Explore the remarkable Sarah L. Krizmanich Telescope and its role in uncovering hidden celestial wonders.

Welcome to the Jordan Hall Observatory, home to the extraordinary Sarah L. Krizmanich Telescope. This state-of-the-art instrument allows Notre Dame students to peer into the depths of the universe, revealing celestial bodies that were once unseen. With its remarkable capabilities, the Krizmanich Telescope has become a gateway to fascinating discoveries.

Imagine gazing through the lens of this powerful telescope, capturing glimpses of distant quasars and even potential new planets. The Krizmanich Telescope's ability to observe fainter objects, including those dating back to the Big Bang, sets it apart from smaller scopes.

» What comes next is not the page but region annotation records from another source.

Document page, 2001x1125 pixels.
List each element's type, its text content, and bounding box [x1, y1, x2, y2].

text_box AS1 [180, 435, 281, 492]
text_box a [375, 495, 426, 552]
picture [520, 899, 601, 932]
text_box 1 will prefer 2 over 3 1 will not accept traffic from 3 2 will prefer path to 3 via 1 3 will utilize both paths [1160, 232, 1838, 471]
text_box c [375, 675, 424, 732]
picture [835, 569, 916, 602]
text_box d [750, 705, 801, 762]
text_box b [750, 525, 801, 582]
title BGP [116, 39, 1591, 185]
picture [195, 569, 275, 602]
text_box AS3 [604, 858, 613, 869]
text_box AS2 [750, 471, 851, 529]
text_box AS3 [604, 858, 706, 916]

It is through this remarkable instrument that students like McKenna Leichty have made groundbreaking discoveries, reshaping our understanding of the cosmos.

Unearthing Hidden Planets: McKenna Leichty's Discovery

Delve into the fascinating journey of McKenna Leichty, a physics major who stumbled upon an undiscovered planet using the Krizmanich Telescope.

While studying an eclipsing polar, McKenna Leichty noticed a significant deviation in her calculations. Intrigued by this anomaly, she embarked on a quest to unravel its mystery. Through meticulous research and the use of an equation from an obscure paper, Leichty determined that her calculations pointed to the existence of a previously unknown planet.

Leichty's groundbreaking discovery showcases the immense potential of the Krizmanich Telescope and the opportunities it provides for student research. Her findings will soon be published, adding to the growing body of knowledge about the vast expanse of the universe.

Exploring the Mysteries of V844 Herculis: Anousha Greiveldinger's Journey

Join Anousha Greiveldinger as she uncovers the secrets of V844 Herculis, reclassifying it as an 'intermediate polar' through her observations with the Krizmanich Telescope.

Another remarkable discovery made possible by the Krizmanich Telescope is the reclassification of V844 Herculis. Physics major Anousha Greiveldinger's observations revealed that this star, previously classified as a 'dwarf nova,' possesses a strong magnetic field that funnels gas onto its magnetic poles. This unique characteristic led to its reclassification as an 'intermediate polar.'

Greiveldinger's findings shed light on the complex nature of celestial objects and demonstrate the valuable contributions that students can make through their research at the Jordan Hall Observatory.

Beyond the Classroom: Public Access and Celestial Events

Discover how the Jordan Hall Observatory opens its doors to the public, offering opportunities to witness astronomical phenomena.

While primarily utilized by students enrolled in specific courses, the Jordan Hall Observatory also hosts events for the public. Stargazing nights and viewings of celestial events, such as lunar and solar eclipses, provide a chance for individuals to engage with the wonders of the universe.

Whether you're a faculty member, a student, or a curious astronomy enthusiast, these events offer a unique opportunity to explore the night sky and deepen your appreciation for the vastness of our cosmos.